*YOUR OBJECTIVE*
Retype the items from their beginning through the line containing "Blockchain technology has", including that line. Leave the pictures out of your answer.

-- RECORDS SUPPLIED follows --

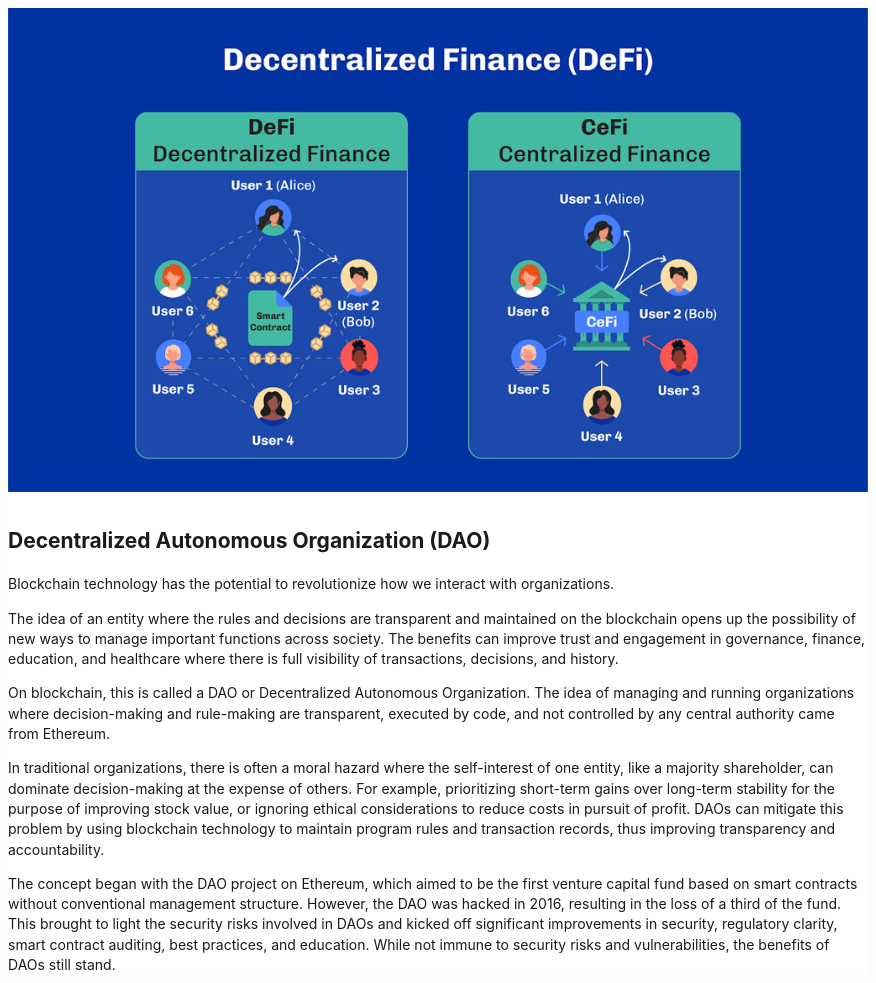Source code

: ![illustration 1.3.2.png](./assets/1.3.2.png)

## Decentralized Autonomous Organization (DAO)
Blockchain technology has the potential to revolutionize how we interact with organizations.

The idea of an entity where the rules and decisions are transparent and maintained on the blockchain opens up the possibility of new ways to manage important functions across society. The benefits can improve trust and engagement in governance, finance, education, and healthcare where there is full visibility of transactions, decisions, and history.

On blockchain, this is called a DAO or Decentralized Autonomous Organization. The idea of managing and running organizations where decision-making and rule-making are transparent, executed by code, and not controlled by any central authority came from Ethereum.

In traditional organizations, there is often a moral hazard where the self-interest of one entity, like a majority shareholder, can dominate decision-making at the expense of others. For example, prioritizing short-term gains over long-term stability for the purpose of improving stock value, or ignoring ethical considerations to reduce costs in pursuit of profit.  DAOs can mitigate this problem by using blockchain technology to maintain program rules and transaction records, thus improving transparency and accountability.

The concept began with the DAO project on Ethereum, which aimed to be the first venture capital fund based on smart contracts without conventional management structure. However, the DAO was hacked in 2016, resulting in the loss of a third of the fund. This brought to light the security risks involved in DAOs and kicked off significant improvements in security, regulatory clarity, smart contract auditing, best practices, and education. While not immune to security risks and vulnerabilities, the benefits of DAOs still stand.
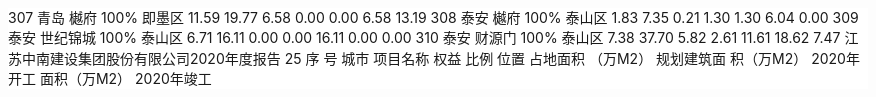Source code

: 307
青岛
樾府
100%
即墨区
11.59
19.77
6.58
0.00
0.00
6.58
13.19
308
泰安
樾府
100%
泰山区
1.83
7.35
0.21
1.30
1.30
6.04
0.00
309
泰安
世纪锦城
100%
泰山区
6.71
16.11
0.00
0.00
16.11
0.00
0.00
310
泰安
财源门
100%
泰山区
7.38
37.70
5.82
2.61
11.61
18.62
7.47
江苏中南建设集团股份有限公司2020年度报告
25
序
号
城市
项目名称
权益
比例
位置
占地面积
（万M2）
规划建筑面
积（万M2）
2020年开工
面积（万M2）
2020年竣工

-- RECORDS SUPPLIED concluded --

*TASK RESPONSE*
Source code

: ![illustration 1.3.2.png](./assets/1.3.2.png)

## Decentralized Autonomous Organization (DAO)
Blockchain technology has the potential to revolutionize how we interact with organizations.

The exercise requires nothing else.